A Word in the Dark

Teen suicide is a growing epidemic here and across the country

It’s a hot Tuesday morning this past September, and Cindy Nadelbach has set out a spread of doughnut holes, coffee, and yellow ribbons and bracelets. It’s National Suicide Prevention Day, and she’s at Jaycee Park in Boynton Beach to unveil a brand-new park bench.

After words from the mayor, Nadelbach stands with Victor Perez, her son’s best friend since fourth grade, ready to lift the veil over the bench. The crowd counts down, and in a flurry of fabric, a bright yellow bench is revealed to applause. On it is the National Suicide Prevention Lifeline phone number and her son’s name: Josh Nadelbach.

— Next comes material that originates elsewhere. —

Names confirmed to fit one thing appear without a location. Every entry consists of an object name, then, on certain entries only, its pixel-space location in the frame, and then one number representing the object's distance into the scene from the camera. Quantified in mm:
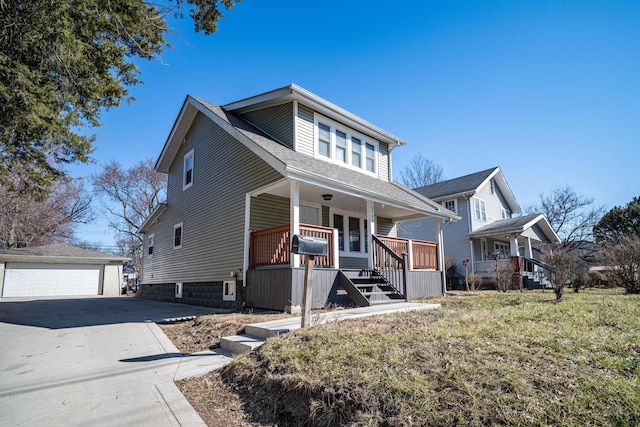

That day marked the 15th bench that was installed by Josh’s Benches, a new nonprofit founded less than two years after Josh died by suicide. He was only 21 years old when a friend called Cindy in the middle of the night, saying her son had left a cryptic message on his Facebook page and that something wasn’t right.

Later that day, they found Josh dead in his car. “I said to myself, I didn’t want my son to just be a statistic. That was almost one of the first things I thought about,” Nadelbach says. “You can’t miss a bright yellow bench. I knew whatever I was going to do with it, I wanted it to be noticed.”

Noticed, and talked about. While that day was one to recognize suicide prevention, there weren’t news stories and social media posts calling attention to it the same way our world is painted pink during October.

Why do we ignore it?

“Suicide is a word that stays in the dark,” Nadelbach says. “Suicide is something that nobody wants to talk about.”